Material to process: Begin

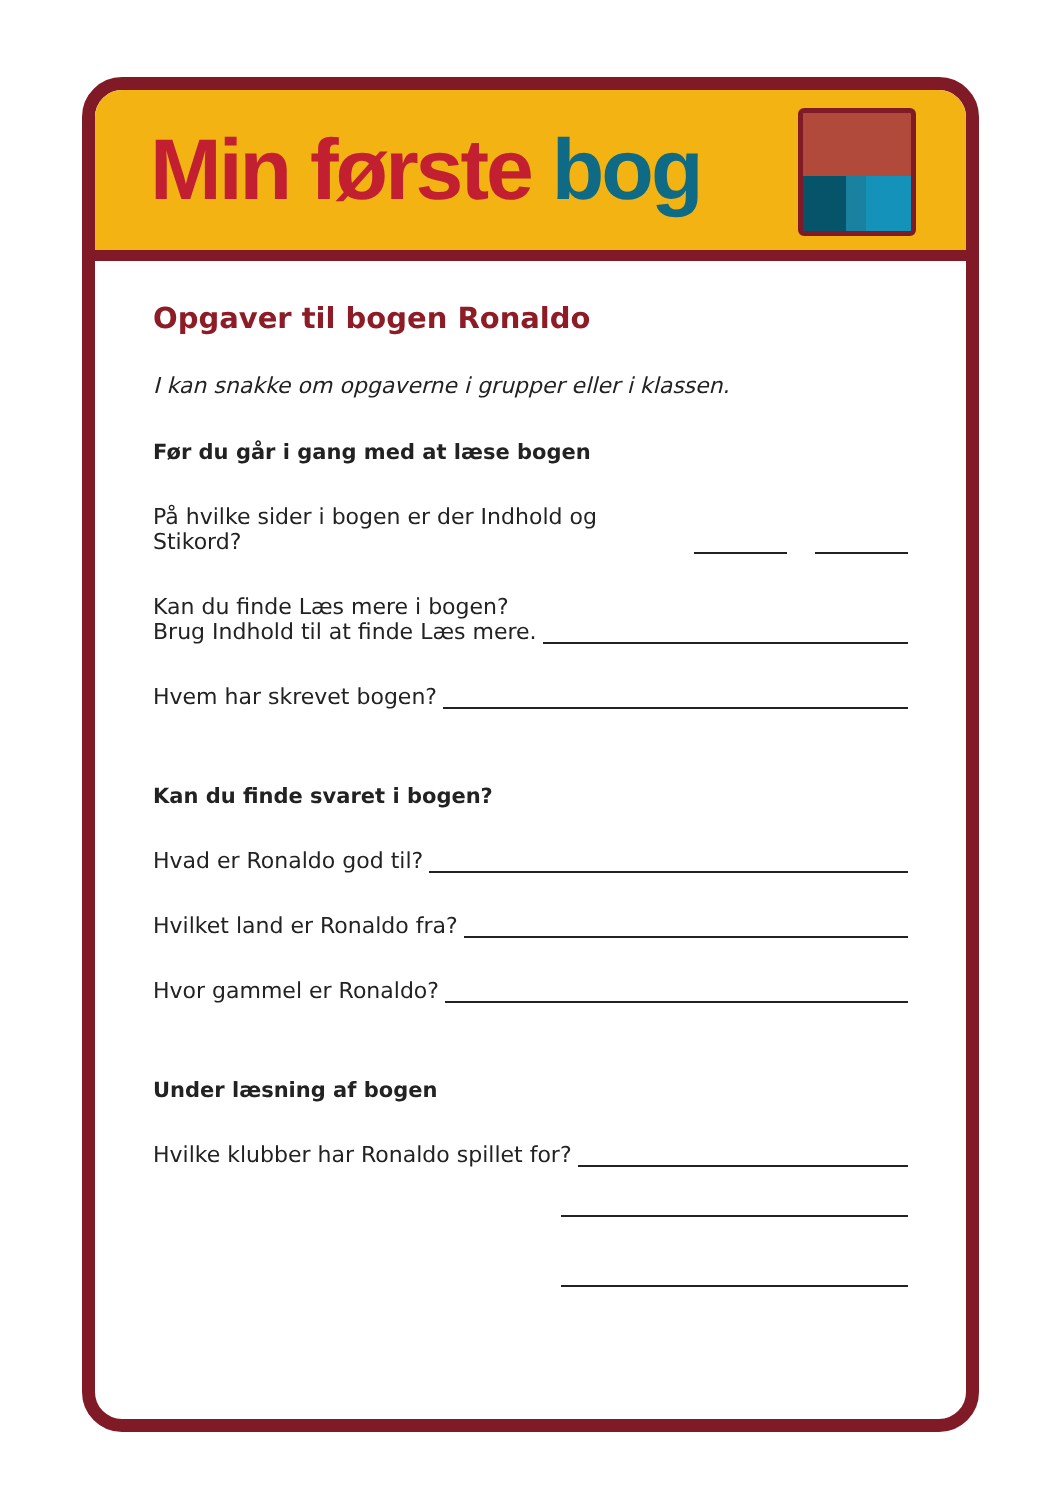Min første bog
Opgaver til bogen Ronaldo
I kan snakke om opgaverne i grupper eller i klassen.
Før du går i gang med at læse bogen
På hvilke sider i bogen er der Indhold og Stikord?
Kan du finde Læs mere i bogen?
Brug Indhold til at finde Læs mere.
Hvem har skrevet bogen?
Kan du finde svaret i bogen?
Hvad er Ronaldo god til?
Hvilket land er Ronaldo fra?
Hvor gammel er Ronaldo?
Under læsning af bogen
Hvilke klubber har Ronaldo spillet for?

Material to process: End

▶ **The problem**: The material is to be reproduced verbatim, and no picture may appear in the copy.

▶ **Reply**:
Min første bog
Opgaver til bogen Ronaldo
I kan snakke om opgaverne i grupper eller i klassen.
Før du går i gang med at læse bogen
På hvilke sider i bogen er der Indhold og Stikord?
Kan du finde Læs mere i bogen?
Brug Indhold til at finde Læs mere.
Hvem har skrevet bogen?
Kan du finde svaret i bogen?
Hvad er Ronaldo god til?
Hvilket land er Ronaldo fra?
Hvor gammel er Ronaldo?
Under læsning af bogen
Hvilke klubber har Ronaldo spillet for?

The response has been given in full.